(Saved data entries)
• • •
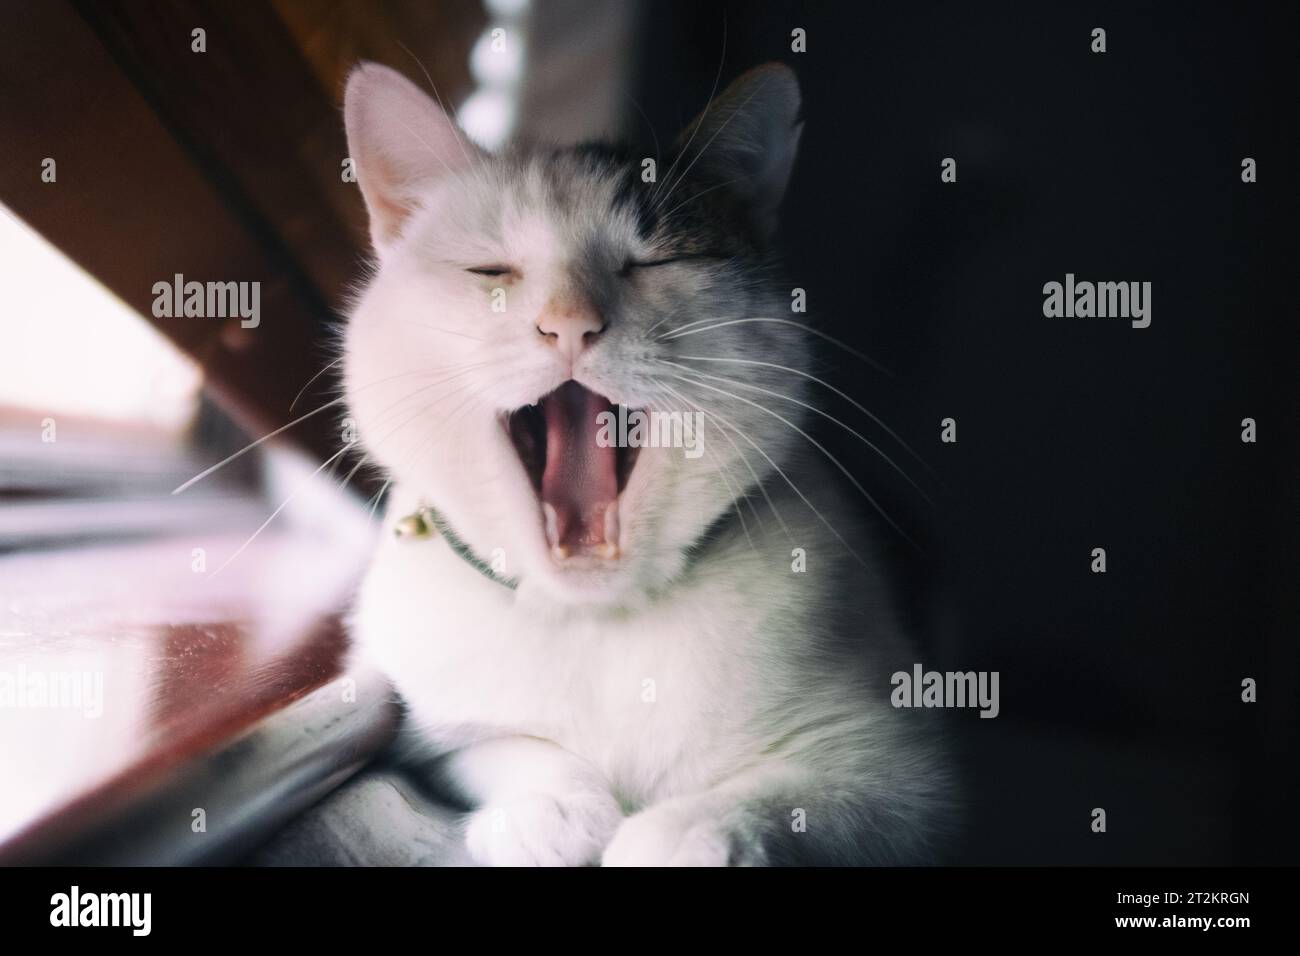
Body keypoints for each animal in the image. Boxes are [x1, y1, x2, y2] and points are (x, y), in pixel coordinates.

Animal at [340, 61, 951, 868]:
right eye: (490, 269)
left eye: (654, 261)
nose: (569, 323)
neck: (598, 620)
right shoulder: (430, 734)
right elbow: (498, 746)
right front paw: (550, 807)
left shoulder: (894, 773)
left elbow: (769, 802)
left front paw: (681, 837)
• • •
#### What you should do:
For every line of the records that includes the string "left", add one to a tally; the answer is that tally alone.

#### Solution to this task:
4